# Tamden Trial Manchester



## middleagecyclist (9 Dec 2012)

Me and my six year old have fun cycling together using a tagalong. I mentioned to her this might be too small soon. She was very sad. I suggested we could try out a tandem as another option. She was really excited when I explained what a tandem is.

So, does anyone in the Manchester area have one suitable for an adult and child which we could try out for an hour or so (suitable deposit provided of course)? Thanks for any help.


----------



## biggs682 (9 Dec 2012)

if you lived closer to us in Northamptonshire you could try ours .

try tandem club forum


----------



## growingvegetables (9 Dec 2012)

+1 on trying the tandemclub forum.

Also, these guys used to keep a small number of tandems for just that purpose JD Cycles, Ilkley (http://www.jdcycles.co.uk/); when we got ours (for exactly the same reason), they were brilliant. But it looks as if the business may have split, with JD Tandems now in Gargrave (http://www.tandems.co.uk/contact.php)? There may well be others closer to you.

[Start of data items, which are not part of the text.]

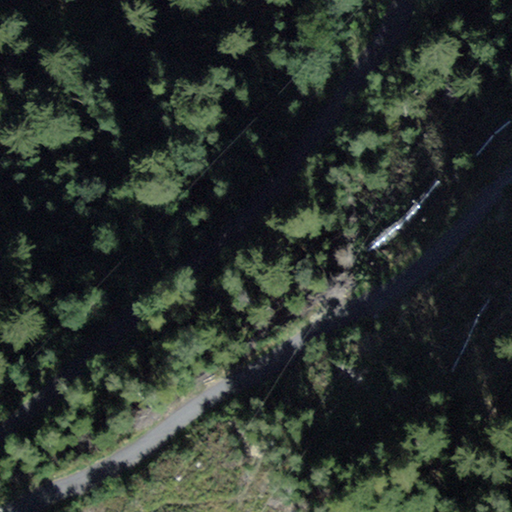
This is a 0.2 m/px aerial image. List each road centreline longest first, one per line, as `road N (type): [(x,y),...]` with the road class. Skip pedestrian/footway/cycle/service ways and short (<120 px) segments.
road 1 (unclassified): [(401,0),(381,52),(270,214),(0,457)]
road 2 (unclassified): [(58,511),(126,473),(184,419),(442,247),(489,189),(511,174)]
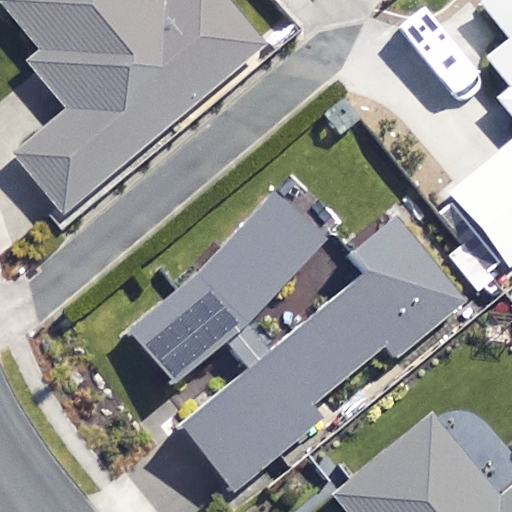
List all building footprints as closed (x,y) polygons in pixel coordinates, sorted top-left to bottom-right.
[(184,0),(173,10),(163,0),(14,0),(3,10),(45,59),(31,71),(70,117),(15,163),(70,227),(267,58),(217,0),(184,0)] [(511,50),(489,70),(508,94),(493,106),(511,129),(511,153),(453,200),(510,271),(511,268),(511,0),(499,0),(484,13),(511,47),(511,50)] [(128,331),(184,400),(349,270),(294,200),(128,331)] [(408,221),(350,264),(366,286),(181,428),(235,499),(319,434),(311,424),(470,302),(408,221)] [(511,511),(511,500),(503,508),(433,426),(339,506),(343,511),(511,511)]
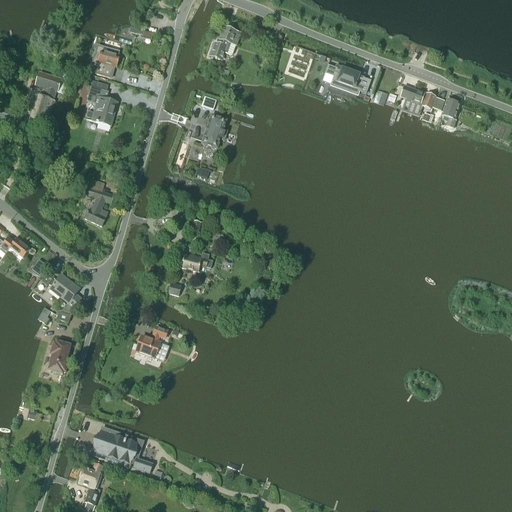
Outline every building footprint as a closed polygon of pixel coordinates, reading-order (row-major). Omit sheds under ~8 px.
[(235,47),(240,35),(224,29),(219,41),(221,42),(219,47),(215,45),(210,58),(221,62),(224,54),(230,57),(232,56),(235,47)] [(50,44),(47,55),(56,57),(59,46),(50,44)] [(98,47),(92,66),(98,67),(95,75),(111,79),(114,68),(116,69),(119,59),(117,58),(118,53),(98,47)] [(370,82),(364,80),(362,79),(361,80),(358,79),(359,77),(359,76),(342,69),(340,72),(336,71),(337,70),(334,69),(327,66),(324,75),(333,78),(330,86),(357,96),(358,92),(366,95),(370,82)] [(55,101),(61,81),(39,74),(35,86),(47,90),(44,99),(38,97),(29,124),(41,128),(42,126),(44,127),(45,122),(44,122),(45,119),(49,120),(52,110),(51,109),(53,101),(55,101)] [(92,83),(86,103),(96,106),(91,122),(110,128),(117,104),(106,101),(108,93),(96,90),(98,84),(92,83)] [(403,88),(400,98),(406,100),(402,111),(419,117),(422,108),(430,111),(434,98),(426,95),(426,96),(403,88)] [(389,96),(387,102),(393,104),(396,98),(389,96)] [(440,113),(444,102),(436,99),(432,110),(440,113)] [(452,130),(455,122),(454,121),(459,106),(447,102),(442,118),(445,119),(443,122),(447,124),(446,128),(452,130)] [(0,108),(0,119),(19,126),(22,115),(0,108)] [(211,117),(201,146),(216,151),(219,141),(224,143),(227,133),(223,132),(226,122),(211,117)] [(201,171),(199,179),(206,181),(209,174),(201,171)] [(104,186),(91,182),(91,183),(88,183),(86,189),(89,190),(87,197),(96,200),(93,207),(101,211),(104,203),(111,205),(114,197),(102,194),(104,186)] [(101,211),(93,207),(90,206),(84,220),(101,228),(107,214),(101,211)] [(196,238),(200,223),(193,221),(189,236),(196,238)] [(0,245),(0,252),(4,256),(6,254),(9,249),(23,260),(29,252),(16,241),(13,244),(7,240),(2,247),(0,245)] [(181,269),(198,274),(199,267),(206,269),(210,270),(212,263),(208,261),(209,256),(202,254),(201,259),(200,261),(184,257),(181,269)] [(30,272),(37,277),(38,276),(40,277),(47,268),(39,262),(35,268),(34,267),(30,272)] [(48,286),(51,282),(51,281),(45,277),(41,282),(47,287),(48,286)] [(50,291),(68,305),(63,311),(68,313),(71,310),(72,311),(81,300),(75,296),(79,291),(61,277),(56,282),(53,280),(51,281),(51,282),(48,286),(52,288),(50,291)] [(179,298),(181,288),(170,285),(168,295),(179,298)] [(44,309),(37,321),(45,326),(48,321),(46,320),(50,313),(49,312),(44,309)] [(68,313),(63,311),(57,310),(55,317),(58,318),(57,321),(68,324),(70,318),(71,314),(68,313)] [(164,340),(167,333),(155,329),(153,335),(154,336),(152,341),(142,338),(136,354),(154,360),(159,344),(157,343),(159,338),(164,340)] [(51,359),(48,372),(62,376),(62,375),(65,376),(68,363),(66,363),(70,347),(56,343),(55,346),(53,345),(49,358),(51,359)] [(130,465),(134,466),(136,461),(137,461),(143,444),(102,430),(100,437),(98,437),(97,439),(96,439),(93,446),(94,447),(93,449),(95,450),(93,457),(129,469),(130,465)] [(152,466),(137,461),(136,461),(134,466),(133,470),(149,475),(152,466)] [(94,507),(98,495),(100,492),(96,491),(102,477),(99,476),(102,468),(94,466),(92,473),(84,470),(79,485),(90,489),(85,504),(86,504),(85,509),(84,510),(90,511),(92,511),(95,508),(94,507)]
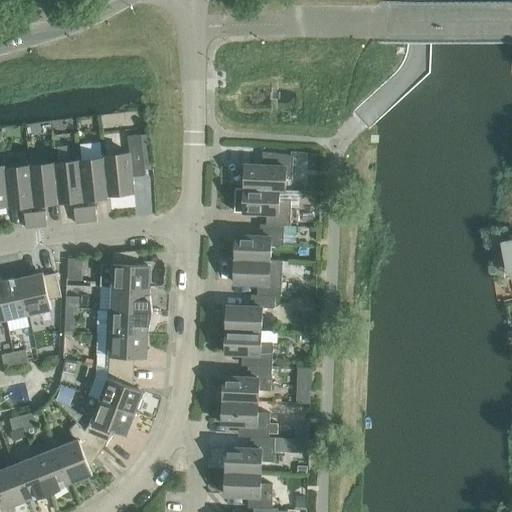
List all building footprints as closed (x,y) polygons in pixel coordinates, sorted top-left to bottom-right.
[(147,134),(141,135),(144,168),(144,170),(151,170),(147,134)] [(103,156),(104,159),(108,195),(109,195),(133,192),(132,177),(131,177),(131,173),(134,169),(144,168),(141,135),(127,136),(129,154),(103,156)] [(244,165),(243,188),(279,190),(279,191),(285,191),(286,179),(292,179),(293,155),(269,152),(268,166),(244,165)] [(0,205),(8,205),(9,205),(5,169),(6,168),(5,166),(4,154),(0,154),(0,205)] [(104,159),(80,161),(84,200),(109,197),(109,195),(108,195),(104,159)] [(80,161),(55,164),(59,202),(84,200),(80,161)] [(55,164),(30,166),(34,204),(59,202),(55,164)] [(30,166),(6,168),(5,169),(9,205),(8,205),(8,207),(34,204),(30,166)] [(266,213),(266,225),(284,226),(290,226),(291,202),(279,201),(279,191),(279,190),(243,188),(235,188),(234,212),(266,213)] [(95,207),(84,208),(86,223),(96,222),(95,207)] [(86,223),(84,208),(74,209),(75,224),(86,223)] [(45,211),(35,212),(36,228),(47,227),(45,211)] [(36,228),(35,212),(24,213),(26,229),(36,228)] [(235,235),(234,259),(270,260),(271,247),(283,247),(283,234),(284,226),(266,225),(260,224),(259,236),(235,235)] [(284,226),(283,234),(295,235),(296,226),(290,226),(284,226)] [(511,272),(511,238),(503,240),(509,273),(511,272)] [(112,287),(112,288),(149,289),(150,266),(138,265),(139,251),(113,254),(113,265),(101,264),(100,286),(112,287)] [(101,255),(101,264),(113,265),(113,254),(101,255)] [(257,284),(257,295),(275,296),(281,297),(281,275),(269,275),(270,260),(234,259),(233,283),(257,284)] [(43,274),(20,279),(28,315),(51,310),(49,301),(61,298),(56,274),(44,276),(43,274)] [(20,279),(0,279),(0,293),(6,320),(28,315),(20,279)] [(112,288),(111,310),(153,312),(149,290),(149,289),(112,288)] [(226,306),(225,329),(261,331),(262,308),(274,308),(275,296),(257,295),(251,295),(250,307),(226,306)] [(66,297),(65,309),(78,310),(79,298),(66,297)] [(78,310),(65,309),(65,322),(78,322),(78,310)] [(111,310),(110,333),(147,335),(147,334),(148,334),(153,312),(111,310)] [(248,354),(248,366),(271,367),(272,343),(260,342),(261,331),(225,329),(224,353),(248,354)] [(110,333),(108,367),(123,371),(133,371),(134,358),(146,358),(147,335),(110,333)] [(25,350),(13,353),(16,365),(28,363),(25,350)] [(16,365),(13,353),(1,355),(4,368),(16,365)] [(223,377),(222,400),(258,402),(258,391),(270,391),(271,367),(248,366),(247,378),(223,377)] [(108,378),(99,400),(134,413),(143,391),(133,388),(133,371),(123,371),(108,367),(108,378)] [(297,368),(296,377),(311,378),(311,369),(297,368)] [(61,386),(56,401),(67,405),(72,390),(61,386)] [(91,422),(85,431),(102,449),(115,431),(126,435),(134,413),(99,400),(91,422)] [(245,437),(250,437),(268,437),(270,413),(257,413),(258,402),(222,400),(221,424),(245,425),(245,437)] [(33,413),(21,416),(24,428),(36,425),(33,413)] [(24,428),(21,416),(9,419),(12,432),(24,428)] [(269,424),(269,434),(277,435),(278,424),(269,424)] [(36,425),(24,428),(27,437),(35,435),(38,430),(36,425)] [(78,439),(57,448),(70,483),(92,474),(89,467),(102,449),(85,431),(78,439)] [(226,447),(225,471),(261,473),(261,462),(273,462),(274,438),(268,437),(250,437),(250,449),(226,447)] [(274,438),(274,452),(293,452),(294,438),(274,438)] [(57,448),(35,456),(50,495),(70,483),(57,448)] [(35,456),(14,465),(28,500),(28,499),(50,495),(35,456)] [(28,500),(14,465),(0,470),(0,497),(1,497),(6,508),(28,500)] [(247,508),(253,508),(271,508),(272,484),(260,484),(261,473),(225,471),(224,495),(248,496),(247,508)] [(295,496),(295,509),(305,509),(305,496),(295,496)]
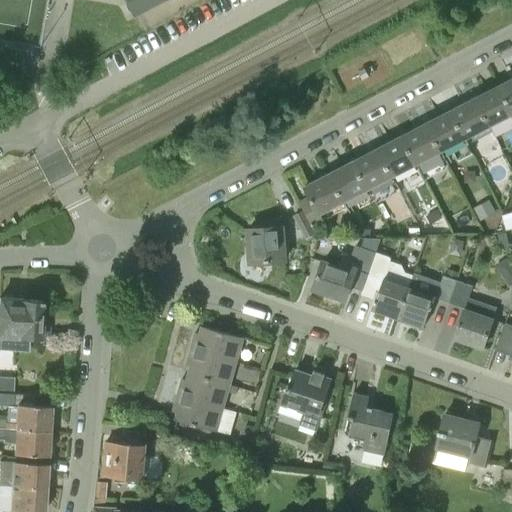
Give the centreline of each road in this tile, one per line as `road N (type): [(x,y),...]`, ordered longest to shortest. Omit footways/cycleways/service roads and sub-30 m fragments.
road 1 (unclassified): [(180,208),(511,35)]
road 2 (unclassified): [(511,397),(184,282)]
road 3 (unclassified): [(32,126),(275,0)]
road 4 (unclassified): [(76,511),(101,249)]
road 5 (unclassified): [(101,249),(32,126)]
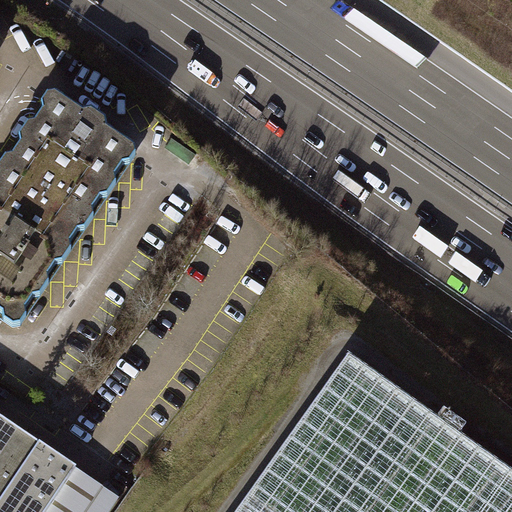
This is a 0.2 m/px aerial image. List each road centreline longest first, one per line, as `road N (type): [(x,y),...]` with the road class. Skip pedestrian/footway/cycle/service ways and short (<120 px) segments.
road 1 (motorway): [(119,0),(511,279)]
road 2 (motorway): [(511,160),(278,0)]
road 3 (residential): [(0,403),(118,483)]
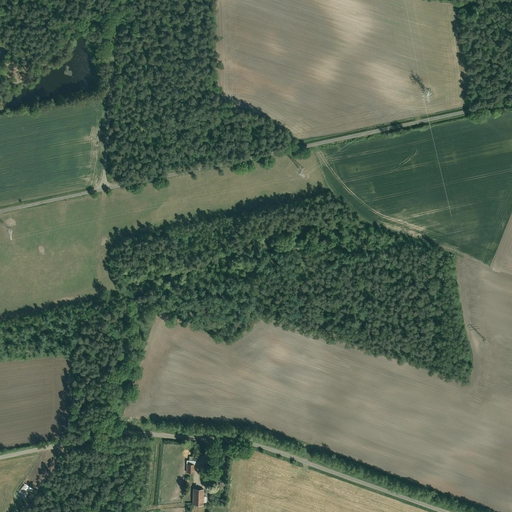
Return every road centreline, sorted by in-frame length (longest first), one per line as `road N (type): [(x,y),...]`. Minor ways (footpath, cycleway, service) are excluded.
road 1 (unclassified): [(511,96),(0,208)]
road 2 (residential): [(0,456),(102,433),(240,441),(444,511)]
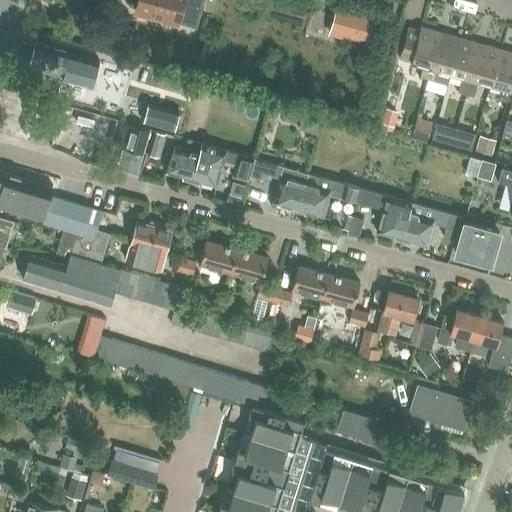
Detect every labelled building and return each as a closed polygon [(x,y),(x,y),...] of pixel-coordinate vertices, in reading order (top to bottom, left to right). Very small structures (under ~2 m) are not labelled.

If all else fails, I'm in Leeds - Northern Trains say they don't take tandems, but do sometimes bend the rules, so it might be possible to work something out? Or maybe meet in Halifax (near enough halfway - but it means I wouldn't have to climb the Pennines solo ).


----------



## middleagecyclist (11 Dec 2012)

Thanks guys/gals

I'll check out the tandemclub forum and will plan a day out to Cargrave as it's not that far.

In the meantime have a video of me trying out a tandem with my BiL as way of thanks. Make sure you watch to the end


----------



## biggs682 (11 Dec 2012)

great video , glad to see you got there in the end .

ps dad and daughter on tandem is great dad and daughter time


----------